- Task objective -
Rewrite every line of the rows below as a numbered list in their original order, omitting the blank lines.

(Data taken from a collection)
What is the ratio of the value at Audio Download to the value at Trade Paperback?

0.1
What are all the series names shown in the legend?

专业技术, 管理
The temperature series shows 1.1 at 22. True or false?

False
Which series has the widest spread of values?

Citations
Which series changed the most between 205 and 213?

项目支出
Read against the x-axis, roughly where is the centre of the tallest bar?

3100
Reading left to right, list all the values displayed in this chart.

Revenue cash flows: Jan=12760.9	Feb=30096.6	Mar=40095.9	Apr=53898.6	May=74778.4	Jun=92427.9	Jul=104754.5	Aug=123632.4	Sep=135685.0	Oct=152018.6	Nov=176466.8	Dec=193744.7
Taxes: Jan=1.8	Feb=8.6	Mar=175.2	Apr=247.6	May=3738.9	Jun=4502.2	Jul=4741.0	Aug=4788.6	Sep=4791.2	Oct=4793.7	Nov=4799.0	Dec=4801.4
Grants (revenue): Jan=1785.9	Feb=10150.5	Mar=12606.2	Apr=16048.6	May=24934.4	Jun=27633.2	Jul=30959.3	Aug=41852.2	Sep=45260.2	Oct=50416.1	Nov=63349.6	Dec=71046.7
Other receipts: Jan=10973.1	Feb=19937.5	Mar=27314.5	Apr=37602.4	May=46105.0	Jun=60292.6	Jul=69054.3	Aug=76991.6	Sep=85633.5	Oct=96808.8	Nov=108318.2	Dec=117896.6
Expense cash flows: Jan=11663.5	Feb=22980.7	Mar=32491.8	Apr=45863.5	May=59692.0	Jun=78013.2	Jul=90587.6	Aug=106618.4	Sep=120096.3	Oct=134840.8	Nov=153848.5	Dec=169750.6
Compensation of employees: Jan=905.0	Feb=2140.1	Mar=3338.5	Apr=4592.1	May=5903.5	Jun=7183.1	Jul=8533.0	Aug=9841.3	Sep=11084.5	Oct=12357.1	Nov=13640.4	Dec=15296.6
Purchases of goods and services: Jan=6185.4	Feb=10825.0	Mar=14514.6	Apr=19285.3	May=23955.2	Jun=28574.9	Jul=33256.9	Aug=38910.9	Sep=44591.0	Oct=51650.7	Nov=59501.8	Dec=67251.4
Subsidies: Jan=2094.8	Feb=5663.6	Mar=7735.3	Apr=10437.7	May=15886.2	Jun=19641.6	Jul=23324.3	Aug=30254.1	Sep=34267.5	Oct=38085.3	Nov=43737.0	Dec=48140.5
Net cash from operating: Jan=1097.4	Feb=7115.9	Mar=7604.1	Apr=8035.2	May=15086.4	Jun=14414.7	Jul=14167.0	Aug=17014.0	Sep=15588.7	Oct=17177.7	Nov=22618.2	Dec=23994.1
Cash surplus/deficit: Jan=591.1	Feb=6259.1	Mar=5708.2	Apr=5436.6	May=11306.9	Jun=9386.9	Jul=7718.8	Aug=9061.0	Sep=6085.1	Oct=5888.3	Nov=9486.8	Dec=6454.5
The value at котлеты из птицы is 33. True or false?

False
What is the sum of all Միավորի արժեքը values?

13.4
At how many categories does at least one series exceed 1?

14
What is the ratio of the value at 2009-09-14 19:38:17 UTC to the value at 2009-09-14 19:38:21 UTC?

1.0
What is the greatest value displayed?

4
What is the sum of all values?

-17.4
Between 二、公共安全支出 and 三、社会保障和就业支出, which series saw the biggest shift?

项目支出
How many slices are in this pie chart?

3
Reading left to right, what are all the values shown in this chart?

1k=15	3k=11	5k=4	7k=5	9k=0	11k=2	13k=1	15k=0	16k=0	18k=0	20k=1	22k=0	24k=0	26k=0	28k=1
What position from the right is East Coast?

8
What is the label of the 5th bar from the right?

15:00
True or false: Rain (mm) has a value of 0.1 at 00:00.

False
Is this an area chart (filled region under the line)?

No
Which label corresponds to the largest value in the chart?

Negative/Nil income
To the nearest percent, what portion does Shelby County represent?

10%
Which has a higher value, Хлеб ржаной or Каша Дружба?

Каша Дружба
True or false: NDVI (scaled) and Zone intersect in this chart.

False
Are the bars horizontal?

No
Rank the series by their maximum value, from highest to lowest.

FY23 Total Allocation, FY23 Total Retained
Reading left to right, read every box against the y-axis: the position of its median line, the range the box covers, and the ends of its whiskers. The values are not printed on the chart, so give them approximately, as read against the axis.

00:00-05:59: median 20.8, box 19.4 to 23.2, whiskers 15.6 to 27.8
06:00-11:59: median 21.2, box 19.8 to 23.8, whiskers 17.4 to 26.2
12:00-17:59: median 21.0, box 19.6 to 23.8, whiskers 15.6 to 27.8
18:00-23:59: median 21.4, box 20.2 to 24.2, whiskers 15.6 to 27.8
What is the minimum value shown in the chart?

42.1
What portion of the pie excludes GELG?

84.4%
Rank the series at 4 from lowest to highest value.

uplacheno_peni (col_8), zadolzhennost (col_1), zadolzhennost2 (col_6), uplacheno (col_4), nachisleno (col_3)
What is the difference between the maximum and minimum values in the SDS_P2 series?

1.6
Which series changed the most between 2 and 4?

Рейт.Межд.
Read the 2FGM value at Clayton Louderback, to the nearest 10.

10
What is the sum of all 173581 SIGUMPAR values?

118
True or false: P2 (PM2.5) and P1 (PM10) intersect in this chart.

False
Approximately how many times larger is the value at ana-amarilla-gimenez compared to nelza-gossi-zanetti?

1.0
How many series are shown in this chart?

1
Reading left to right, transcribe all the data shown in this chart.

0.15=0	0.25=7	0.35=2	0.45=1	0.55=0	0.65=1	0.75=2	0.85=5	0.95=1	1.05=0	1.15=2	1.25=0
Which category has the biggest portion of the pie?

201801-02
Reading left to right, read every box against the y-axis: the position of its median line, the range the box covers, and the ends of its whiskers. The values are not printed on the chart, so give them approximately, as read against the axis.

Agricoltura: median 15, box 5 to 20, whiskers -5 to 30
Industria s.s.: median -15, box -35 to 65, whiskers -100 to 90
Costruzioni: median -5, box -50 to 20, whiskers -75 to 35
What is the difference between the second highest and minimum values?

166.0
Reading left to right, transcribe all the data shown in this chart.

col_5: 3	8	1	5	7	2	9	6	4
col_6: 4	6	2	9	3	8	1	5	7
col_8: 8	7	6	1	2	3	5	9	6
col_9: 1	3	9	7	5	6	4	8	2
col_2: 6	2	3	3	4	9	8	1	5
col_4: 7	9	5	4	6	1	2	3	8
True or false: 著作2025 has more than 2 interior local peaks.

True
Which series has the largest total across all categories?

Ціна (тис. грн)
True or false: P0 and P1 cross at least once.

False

- Solved problem -
1. What is the ratio of the value at Audio Download to the value at Trade Paperback?
2. 0.1
3. What are all the series names shown in the legend?
4. 专业技术, 管理
5. The temperature series shows 1.1 at 22. True or false?
6. False
7. Which series has the widest spread of values?
8. Citations
9. Which series changed the most between 205 and 213?
10. 项目支出
11. Read against the x-axis, roughly where is the centre of the tallest bar?
12. 3100
13. Reading left to right, list all the values displayed in this chart.
14. Revenue cash flows: Jan=12760.9	Feb=30096.6	Mar=40095.9	Apr=53898.6	May=74778.4	Jun=92427.9	Jul=104754.5	Aug=123632.4	Sep=135685.0	Oct=152018.6	Nov=176466.8	Dec=193744.7
15. Taxes: Jan=1.8	Feb=8.6	Mar=175.2	Apr=247.6	May=3738.9	Jun=4502.2	Jul=4741.0	Aug=4788.6	Sep=4791.2	Oct=4793.7	Nov=4799.0	Dec=4801.4
16. Grants (revenue): Jan=1785.9	Feb=10150.5	Mar=12606.2	Apr=16048.6	May=24934.4	Jun=27633.2	Jul=30959.3	Aug=41852.2	Sep=45260.2	Oct=50416.1	Nov=63349.6	Dec=71046.7
17. Other receipts: Jan=10973.1	Feb=19937.5	Mar=27314.5	Apr=37602.4	May=46105.0	Jun=60292.6	Jul=69054.3	Aug=76991.6	Sep=85633.5	Oct=96808.8	Nov=108318.2	Dec=117896.6
18. Expense cash flows: Jan=11663.5	Feb=22980.7	Mar=32491.8	Apr=45863.5	May=59692.0	Jun=78013.2	Jul=90587.6	Aug=106618.4	Sep=120096.3	Oct=134840.8	Nov=153848.5	Dec=169750.6
19. Compensation of employees: Jan=905.0	Feb=2140.1	Mar=3338.5	Apr=4592.1	May=5903.5	Jun=7183.1	Jul=8533.0	Aug=9841.3	Sep=11084.5	Oct=12357.1	Nov=13640.4	Dec=15296.6
20. Purchases of goods and services: Jan=6185.4	Feb=10825.0	Mar=14514.6	Apr=19285.3	May=23955.2	Jun=28574.9	Jul=33256.9	Aug=38910.9	Sep=44591.0	Oct=51650.7	Nov=59501.8	Dec=67251.4
21. Subsidies: Jan=2094.8	Feb=5663.6	Mar=7735.3	Apr=10437.7	May=15886.2	Jun=19641.6	Jul=23324.3	Aug=30254.1	Sep=34267.5	Oct=38085.3	Nov=43737.0	Dec=48140.5
22. Net cash from operating: Jan=1097.4	Feb=7115.9	Mar=7604.1	Apr=8035.2	May=15086.4	Jun=14414.7	Jul=14167.0	Aug=17014.0	Sep=15588.7	Oct=17177.7	Nov=22618.2	Dec=23994.1
23. Cash surplus/deficit: Jan=591.1	Feb=6259.1	Mar=5708.2	Apr=5436.6	May=11306.9	Jun=9386.9	Jul=7718.8	Aug=9061.0	Sep=6085.1	Oct=5888.3	Nov=9486.8	Dec=6454.5
24. The value at котлеты из птицы is 33. True or false?
25. False
26. What is the sum of all Միավորի արժեքը values?
27. 13.4
28. At how many categories does at least one series exceed 1?
29. 14
30. What is the ratio of the value at 2009-09-14 19:38:17 UTC to the value at 2009-09-14 19:38:21 UTC?
31. 1.0
32. What is the greatest value displayed?
33. 4
34. What is the sum of all values?
35. -17.4
36. Between 二、公共安全支出 and 三、社会保障和就业支出, which series saw the biggest shift?
37. 项目支出
38. How many slices are in this pie chart?
39. 3
40. Reading left to right, what are all the values shown in this chart?
41. 1k=15	3k=11	5k=4	7k=5	9k=0	11k=2	13k=1	15k=0	16k=0	18k=0	20k=1	22k=0	24k=0	26k=0	28k=1
42. What position from the right is East Coast?
43. 8
44. What is the label of the 5th bar from the right?
45. 15:00
46. True or false: Rain (mm) has a value of 0.1 at 00:00.
47. False
48. Is this an area chart (filled region under the line)?
49. No
50. Which label corresponds to the largest value in the chart?
51. Negative/Nil income
52. To the nearest percent, what portion does Shelby County represent?
53. 10%
54. Which has a higher value, Хлеб ржаной or Каша Дружба?
55. Каша Дружба
56. True or false: NDVI (scaled) and Zone intersect in this chart.
57. False
58. Are the bars horizontal?
59. No
60. Rank the series by their maximum value, from highest to lowest.
61. FY23 Total Allocation, FY23 Total Retained
62. Reading left to right, read every box against the y-axis: the position of its median line, the range the box covers, and the ends of its whiskers. The values are not printed on the chart, so give them approximately, as read against the axis.
63. 00:00-05:59: median 20.8, box 19.4 to 23.2, whiskers 15.6 to 27.8
64. 06:00-11:59: median 21.2, box 19.8 to 23.8, whiskers 17.4 to 26.2
65. 12:00-17:59: median 21.0, box 19.6 to 23.8, whiskers 15.6 to 27.8
66. 18:00-23:59: median 21.4, box 20.2 to 24.2, whiskers 15.6 to 27.8
67. What is the minimum value shown in the chart?
68. 42.1
69. What portion of the pie excludes GELG?
70. 84.4%
71. Rank the series at 4 from lowest to highest value.
72. uplacheno_peni (col_8), zadolzhennost (col_1), zadolzhennost2 (col_6), uplacheno (col_4), nachisleno (col_3)
73. What is the difference between the maximum and minimum values in the SDS_P2 series?
74. 1.6
75. Which series changed the most between 2 and 4?
76. Рейт.Межд.
77. Read the 2FGM value at Clayton Louderback, to the nearest 10.
78. 10
79. What is the sum of all 173581 SIGUMPAR values?
80. 118
81. True or false: P2 (PM2.5) and P1 (PM10) intersect in this chart.
82. False
83. Approximately how many times larger is the value at ana-amarilla-gimenez compared to nelza-gossi-zanetti?
84. 1.0
85. How many series are shown in this chart?
86. 1
87. Reading left to right, transcribe all the data shown in this chart.
88. 0.15=0	0.25=7	0.35=2	0.45=1	0.55=0	0.65=1	0.75=2	0.85=5	0.95=1	1.05=0	1.15=2	1.25=0
89. Which category has the biggest portion of the pie?
90. 201801-02
91. Reading left to right, read every box against the y-axis: the position of its median line, the range the box covers, and the ends of its whiskers. The values are not printed on the chart, so give them approximately, as read against the axis.
92. Agricoltura: median 15, box 5 to 20, whiskers -5 to 30
93. Industria s.s.: median -15, box -35 to 65, whiskers -100 to 90
94. Costruzioni: median -5, box -50 to 20, whiskers -75 to 35
95. What is the difference between the second highest and minimum values?
96. 166.0
97. Reading left to right, transcribe all the data shown in this chart.
98. col_5: 3	8	1	5	7	2	9	6	4
99. col_6: 4	6	2	9	3	8	1	5	7
100. col_8: 8	7	6	1	2	3	5	9	6
101. col_9: 1	3	9	7	5	6	4	8	2
102. col_2: 6	2	3	3	4	9	8	1	5
103. col_4: 7	9	5	4	6	1	2	3	8
104. True or false: 著作2025 has more than 2 interior local peaks.
105. True
106. Which series has the largest total across all categories?
107. Ціна (тис. грн)
108. True or false: P0 and P1 cross at least once.
109. False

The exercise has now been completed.